B: In terms of campus experience, maybe. If you’re not in a dorm, if you can’t use the gym or perform in productions, I can see the argument. But I don’t think that the teaching is going to be worse than usual. I don’t think students are getting shortchanged in terms of what they learn in class.
C: That’s a really hard question. It depends. Certainly, it’s hard getting the full experience of NYU, and should [students] be asked to pay for that? I don’t think so.
That said, there are fixed costs associated with running a university, and if those costs aren’t covered, what happens to the university? I don’t know what the budgeting is, but a lot of it is human cost, a lot of it is the people that staff the university. I’m not just talking about professors — it’s also administrative assistants, it’s also the janitorial staff, cafeteria workers, security guards — there’s so many people that are behind the scenes. And what do you do, not pay them? The problem is NYU has a real estate problem, right? We see all of these fancy buildings in the city, and we think, “Surely there is plenty of money,” and it does seem that way and does seem like the students should get money back. But I don’t know enough of the finances to know where the loose change is. But certainly, I think there should be adjustments, of course.
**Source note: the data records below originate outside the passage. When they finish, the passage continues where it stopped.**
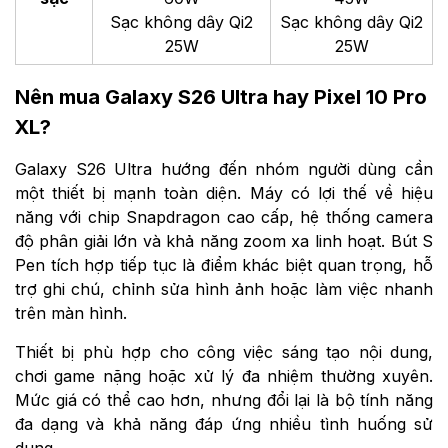
Sạc không dây Qi2
Sạc không dây Qi2
25W
25W
Nên mua Galaxy S26 Ultra hay Pixel 10 Pro
XL?
Galaxy S26 Ultra hướng đến nhóm người dùng cần
một thiết bị mạnh toàn diện. Máy có lợi thế về hiệu
năng với chip Snapdragon cao cấp, hệ thống camera
độ phân giải lớn và khả năng zoom xa linh hoạt. Bút S
Pen tích hợp tiếp tục là điểm khác biệt quan trọng, hỗ
trợ ghi chú, chỉnh sửa hình ảnh hoặc làm việc nhanh
trên màn hình.
Thiết bị phù hợp cho công việc sáng tạo nội dung,
chơi game nặng hoặc xử lý đa nhiệm thường xuyên.
Mức giá có thể cao hơn, nhưng đổi lại là bộ tính năng
đa dạng và khả năng đáp ứng nhiều tình huống sử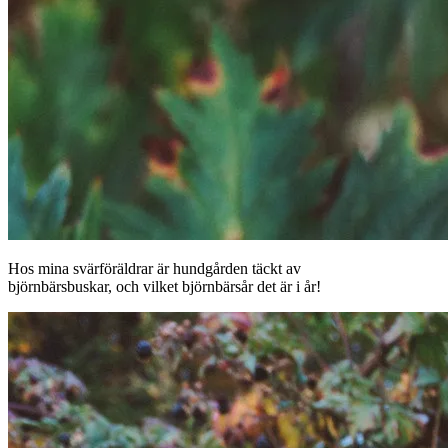
Hos mina svärföräldrar är hundgården täckt av
björnbärsbuskar, och vilket björnbärsår det är i år!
Have you been provided with more information than students have about the fall semester?
A: No, the information that students get is the same that faculty members get. I think in general, the more communication the better.
B: We might get some information a bit earlier than students so we can plan. It’s not in anyone’s interest for everyone to learn everything at the same time; how would we tell students what to expect if we haven’t planned our courses yet?
C: No. I think we all know the same thing. It sounds like you have the same information that I do.
If yes, do you believe any of that information could be, or even should be shared with the students now? Or is it better to wait?
B: Everything changes day-to-day. It’s not all in NYU’s control. As new health information comes in, the governor has to issue new guidelines and schools have to adapt. If students got every update at the same time as the administration, there would be no answers and quite a bit of chaos. I know it’s frustrating, but I believe the school is doing its best to convey useful info in a timely manner.
If no, do you know when more information will be provided — to faculty or to students?
A: I don’t know.
C: No. I mean frankly — I don’t know how they’re gonna — maybe we’ll see in two weeks … I think that has to do with spiking. I mean, certainly, decisions will have to be made because people have to make travel plans … The reality is, everyone wants us to be open. Like no one’s lying about that, there’s no conspiracy behind it. Everyone’s preference is for this f-cking thing to go away and for us to all to be on campus. That’s what we all want — like we got into teaching, we got into being as part of a university so that we could actually be there and teach people. There’s certainly no grand thought of, like, “We don’t want this to happen.” And everyone is hoping for the best, but this thing is so wildly unpredictable. I think even the best-laid plans get totally screwed up, and they probably will.